Vadiye merdivenlerden inerken Melendiz çayı üzerine yazılmış yazı Ihlara yazısı sizi karşılıyor.
merdivenlerin olduğu bu bölümde vadiyi izleyebileceğiniz Seyir bölümünden vadiyi yukarıdan seyretmek çok keyifli.
Ihlara Vadisi, Hasandağı‘volkanından püskürtülen lavların akarsu aşındırması sonucunda oluşan cemal şekilli bir vadidir. Melendiz çayı, milyonlarca yıllık bir sürecin sonunda, 14 kilometre uzunluğunda ve yüksekliği yer yer 110 metreye ulaşan kanyon görünümlü bu vadiyi meydana getirmiştir.

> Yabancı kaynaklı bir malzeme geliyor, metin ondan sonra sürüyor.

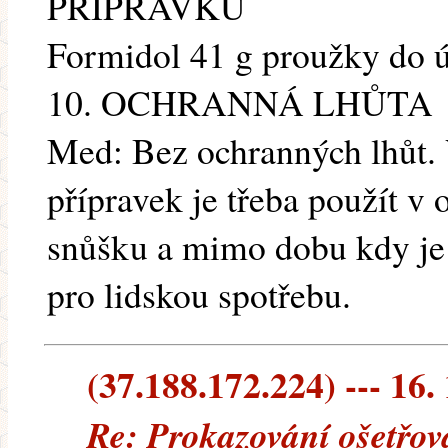
PŘÍPRAVKU
Formidol 41 g proužky do 
10. OCHRANNÁ LHŮTA
Med: Bez ochranných lhůt. 
přípravek je třeba použít 
snůšku a mimo dobu kdy je
pro lidskou spotřebu.
(37.188.172.224) --- 16.
Re: Prokazování ošetřov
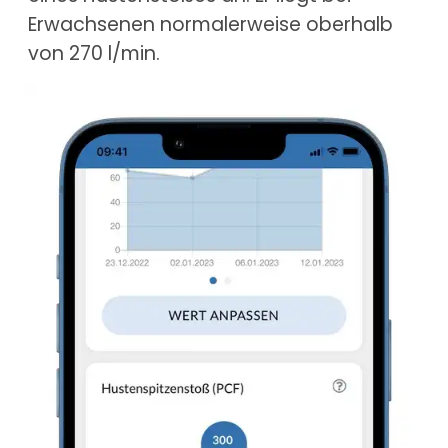
Erwachsenen normalerweise oberhalb
von 270 l/min.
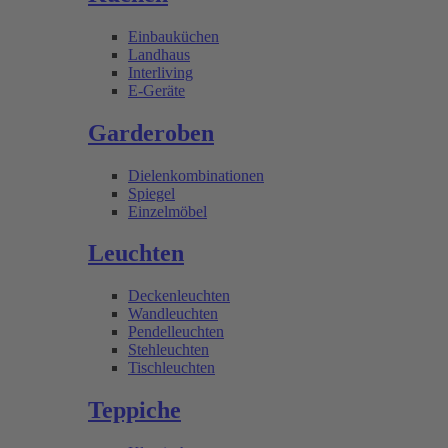
Einbauküchen
Landhaus
Interliving
E-Geräte
Garderoben
Dielenkombinationen
Spiegel
Einzelmöbel
Leuchten
Deckenleuchten
Wandleuchten
Pendelleuchten
Stehleuchten
Tischleuchten
Teppiche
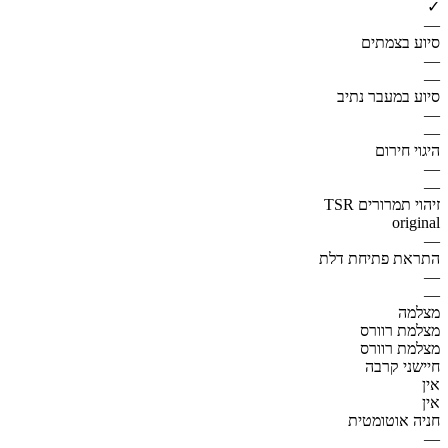
✓
—
סיוע בצמתים
—
—
סיוע במעבר נתיב
—
—
היגוי חירום
—
—
זיהוי תמרורים TSR
original
—
התראת פתיחת דלת
—
—
מצלמה
מצלמת רוורס
מצלמת רוורס
חיישני קרבה
אין
אין
חניה אוטומטית
—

14 km uzunluğunda ki vadi Ihlara’dan başlar, Selime’de son bulur. Vadinin yüksekliği yer yer 100 –150 m dir. Vadi boyunca kayalara oyulmuş sayısız barınaklar, mezarlar ve kiliseler bulunmaktadır. Ihlara vadisi’nde kiliselerdeki süslemeler 6. yüzyılda başlayarak 13. yüzyılın sonuna kadar devam etmiştir.
Bazı barınaklar ve kiliseler yeraltı şehirlerinde olduğu gibi birbirine tünellerle bağlantılıdır.(*)

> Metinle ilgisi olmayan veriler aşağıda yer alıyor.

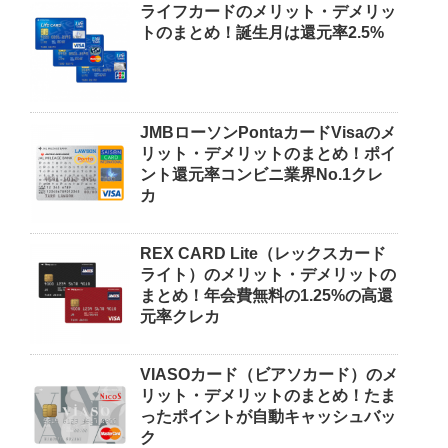
ライフカードのメリット・デメリッ
トのまとめ！誕生月は還元率2.5%
JMBローソンPontaカードVisaのメ
リット・デメリットのまとめ！ポイ
ント還元率コンビニ業界No.1クレ
カ
REX CARD Lite（レックスカード
ライト）のメリット・デメリットの
まとめ！年会費無料の1.25%の高還
元率クレカ
VIASOカード（ビアソカード）のメ
リット・デメリットのまとめ！たま
ったポイントが自動キャッシュバッ
ク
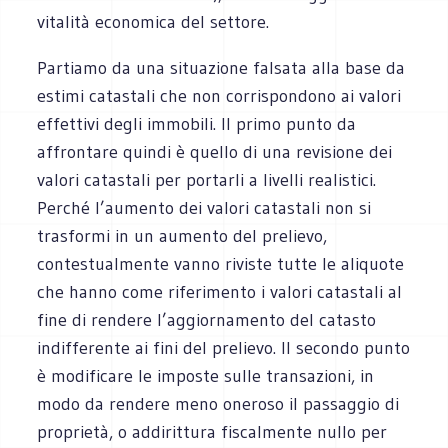
vitalità economica del settore.
Partiamo da una situazione falsata alla base da
estimi catastali che non corrispondono ai valori
effettivi degli immobili. Il primo punto da
affrontare quindi è quello di una revisione dei
valori catastali per portarli a livelli realistici.
Perché l’aumento dei valori catastali non si
trasformi in un aumento del prelievo,
contestualmente vanno riviste tutte le aliquote
che hanno come riferimento i valori catastali al
fine di rendere l’aggiornamento del catasto
indifferente ai fini del prelievo. Il secondo punto
è modificare le imposte sulle transazioni, in
modo da rendere meno oneroso il passaggio di
proprietà, o addirittura fiscalmente nullo per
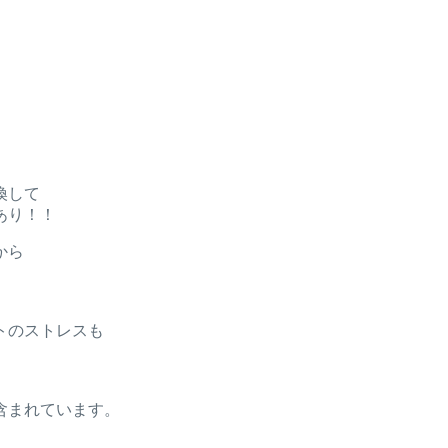
。
換して
あり！！
から
トのストレスも
含まれています。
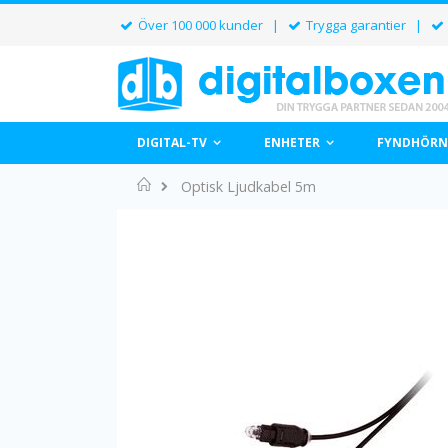
Över 100 000 kunder |
Trygga garantier |
DIGITAL-TV
ENHETER
FYNDHÖRN
Home
Optisk Ljudkabel 5m
Hoppa
till
slutet
av
bildgalleriet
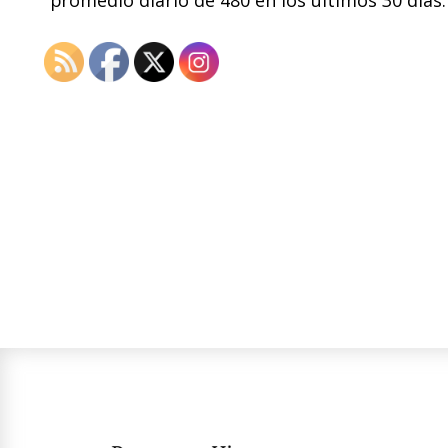
promedio diario de 480 en los últimos 30 días.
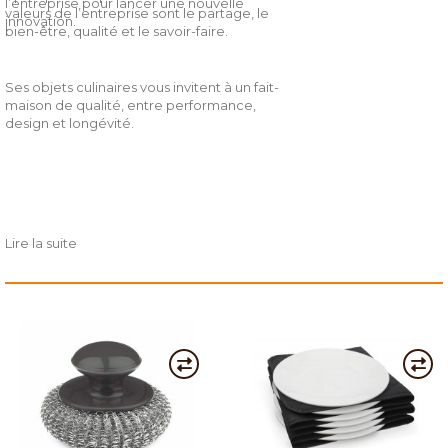
l’entreprise pour lancer une nouvelle
valeurs de l’entreprise sont le partage, le
innovation.
bien-être, qualité et le savoir-faire.
Ses objets culinaires vous invitent à un fait-
maison de qualité, entre performance,
design et longévité.
Lire la suite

Ben haritadan gördüğüm kadarıyla Ihlara ve Belisırma köyü arasındaki vadinin orta kısmınının gezilmeye daha değer olduğunu düşünerek bu bölümleri gezererek başlıyorum. öncelikle Ihlara’ya doğru 3-4 km yürüyerek Karanlık Kale Kilisesi ve Eğritaş Kilisesi’nin olduğu kısmı gezerek geri dönerek Belisırma köyüne doğru gidiyorum.

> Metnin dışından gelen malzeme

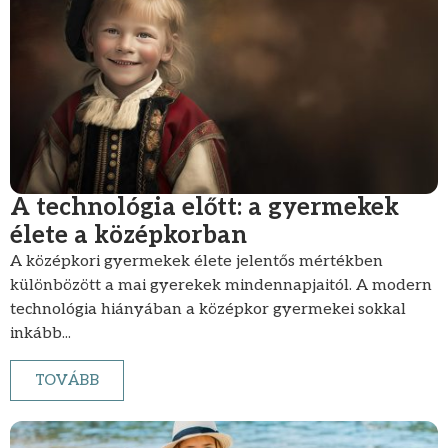
A technológia előtt: a gyermekek
élete a középkorban
A középkori gyermekek élete jelentős mértékben
különbözött a mai gyerekek mindennapjaitól. A modern
technológia hiányában a középkor gyermekei sokkal
inkább...
TOVÁBB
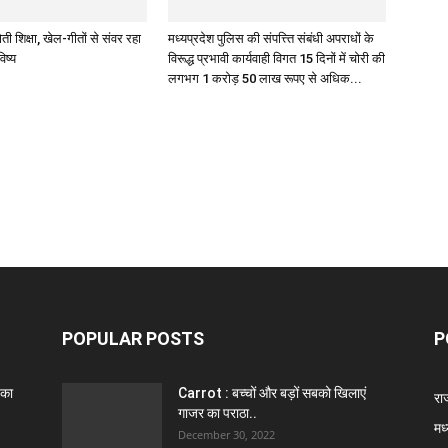
ोती शिक्षा, खेल-गीतों से संवर रहा
मध्यप्रदेश पुलिस की संपत्त्ति संबंधी अपराधों के
िष्य
विरूद्ध प्रभावी कार्यवाही विगत 15 दिनों में चोरी की
लगभग 1 करोड़ 50 लाख रूपए से अधिक...
POPULAR POSTS
P
 का
Carrot : बच्चों और बड़ों सबको खिलाएं
राज
गाजर का पराठा..
मध
December 30, 2022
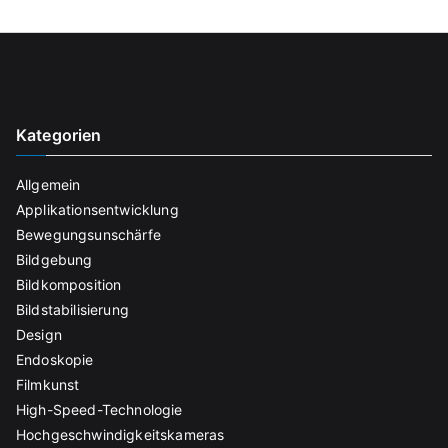
Kategorien
Allgemein
Applikationsentwicklung
Bewegungsunschärfe
Bildgebung
Bildkomposition
Bildstabilisierung
Design
Endoskopie
Filmkunst
High-Speed-Technologie
Hochgeschwindigkeitskameras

Karanlık Kale Kilisesi’nden bir kaç kare.
Yemyeşil ağaçların süslediği patikada bir yanda kuş ve böcek sesleri diğer yanda Melendiz çayının dinlendirici sesi arasında yürümek son derece keyifli. insan burada zamanın nasıl geçtiğini anlamıyor.
Eğritaş Kilisesi’nden görüntüler.
Yukarılardan düşmüş büyük kaya parçalarını gördükçe tırsmamak mümkün değil 🙂
Burada hayat ördeklere güzel 🙂
Melendiz çayı üstünde karşıdan karşıya geçmek için böyle köprüler olduğu gibi,
Fotoğraf makinelerinde zamanlayıcıyı kim icat etmişse valla helal olsun.
Belisırma köyüne 500 m. uzaklıktaki Aziz George (Kırkdamaltı) Kilisesinde Selçuklu Sultanı II. Mesud (1282 -1305) ve Bizans imparatoru II. Andronikos’un adlarını içeren 13. yüzyıla ait fresk üzerine yazılmış bir kitabe bulunmaktadır.
Bu kitabe bölgeyi ellerinde bulunduran Selçukluların hoşgörülü yönetiminin varlığını kanıtlamaktadır.
Sabah 10:00 gibi başladığım Ihlara vadisi yürüyüşümü Öğleden sonra saat 14:00 gibi bitirip Ihlara’dan ayrılıyorum. inanın ortalama 4 saat içinde 10-15 km civarından yürüdüm ama zamanın nasıl geçtiğini anlamadım.
Sizlere söyleyeceğim tek şey “işi gücü bahane etmeyi bir kenara bırakıp bu güzellikleri bir an önce görmeye gelin.”
Ihlara Gülağaç üstünden Aksaray–Nevşehir karayoluna çıkıp Nevşehir İl sınırına geldiğimde saat 18:00 civarıydı.
bir saat daha pedal çevirip Acıgöle geldim ve çadır kuracak uygun bir yer bulup bir sonraki gün için dinlemeye geçtim.